Oh thanks for the kind words! :blush: I stopped to work on the airport. Sure a couple of small things are still to do but I will let the airport how it currently is. I already started with the new A-Dock but stopped it. Don't like it and I will keep the Hangar :bigsmile:

kabasch
08-15-2010, 04:55 PM
I can understand you ... There are so many changes on airports. The better way is to hold on and to freeze in a certain state.

I miss the old control tower on Terminal Mitte!

Could you publish some more detailed photos of your model? I know the few pics all ...

charlie_papa
08-28-2010, 10:44 PM
wow
how did you do the open cargo on the 747-300?

charlie_papa
08-30-2010, 10:43 PM
I`m an architect an is very difficult to make the vehicles that you have made in your airport, the building is very impressive. I have some airport vehicles and houses for printing maybe we can share some files. I only use the autodesk autocad but the quality printing for pics is not good, better on lines so most of them are lines and some pics (buses).
This is the best model airport I`ve see on scale 1:600

charlie_papa
08-30-2010, 10:44 PM
sorry for my poor english

kabasch
09-01-2010, 05:18 AM
Thank you very much, charlie papa!

The "cargo door" of the 747 is a contiguous piece of paper. It begins as the conveyor belt loading area, then goes into an imaginary black "hole" and ends up as a door. Fold, trunk bending, fold in the other direction, trunk bending. Furthermore, on the back, I printed the row of windows and the brown stripe of the Swissair 747.

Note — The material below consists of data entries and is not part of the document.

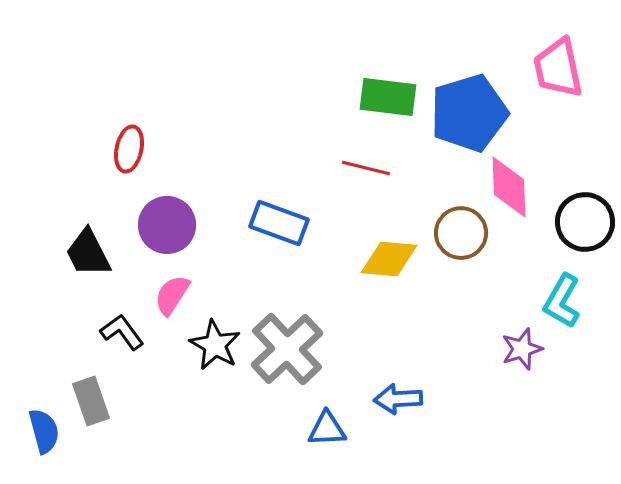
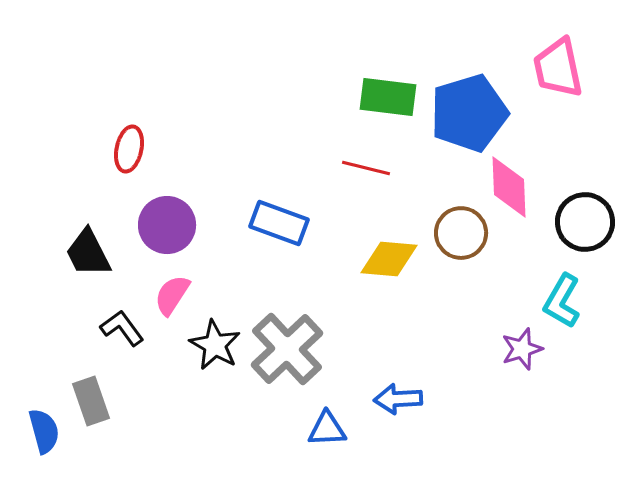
black L-shape: moved 4 px up
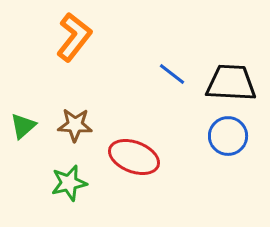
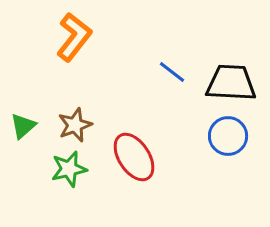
blue line: moved 2 px up
brown star: rotated 24 degrees counterclockwise
red ellipse: rotated 36 degrees clockwise
green star: moved 14 px up
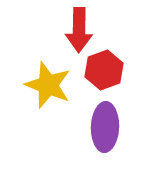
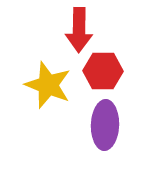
red hexagon: moved 1 px left, 1 px down; rotated 21 degrees clockwise
purple ellipse: moved 2 px up
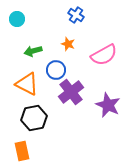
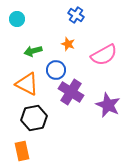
purple cross: rotated 20 degrees counterclockwise
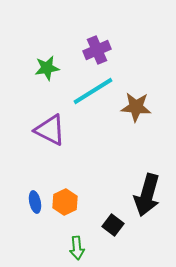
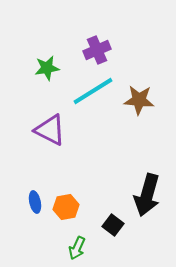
brown star: moved 3 px right, 7 px up
orange hexagon: moved 1 px right, 5 px down; rotated 15 degrees clockwise
green arrow: rotated 30 degrees clockwise
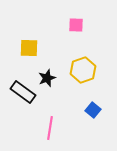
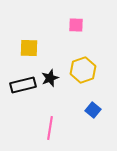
black star: moved 3 px right
black rectangle: moved 7 px up; rotated 50 degrees counterclockwise
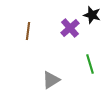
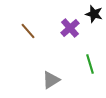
black star: moved 2 px right, 1 px up
brown line: rotated 48 degrees counterclockwise
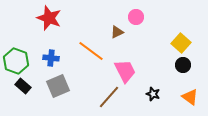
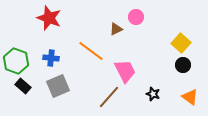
brown triangle: moved 1 px left, 3 px up
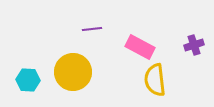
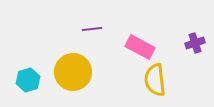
purple cross: moved 1 px right, 2 px up
cyan hexagon: rotated 20 degrees counterclockwise
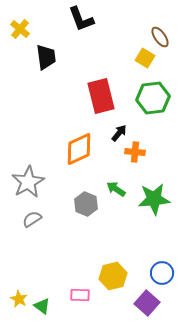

It is possible to share the paper models. But I need some time to arrange the individual vehicles on a sheet. Then, some models need verbal explanations. I hope I can do it soon.

The PDF I could perhaps set at Scale600 for download.

Added some more images.

charlie_papa
09-02-2010, 09:57 PM
Somebody told me that is possible to print in scale 1:600 without using autocad or architectural programs, that could be great due some problems I`ve seen printing small things in scale 1:600 with autocad.
Anyway I`m looking for a 3d printing machine because you can get any vehicle or even airplane with a 3d model.

kabasch
09-03-2010, 04:27 PM
Ahem, I don't understand you. My verhicles are not 3D-Printing. They are classical paper model, sketches, like this here (attachement). Ok, it's very small, but you can print it everywhere.

maximilian
09-04-2010, 07:22 AM
Great work again, Rudi! :smile:

charlie_papa
09-04-2010, 07:50 PM
Yes I make my vehicles like you do.
But 3d printing machine will be great for a faster work.

kabasch
09-05-2010, 04:45 PM
Yes, that is really true! :smile:
Thanks, @ maximilian!

In a few of months I will update the whole airport in the new style, that means terminal A and dock A. For all the vehicles of this next project I hope to became a 3D printer too!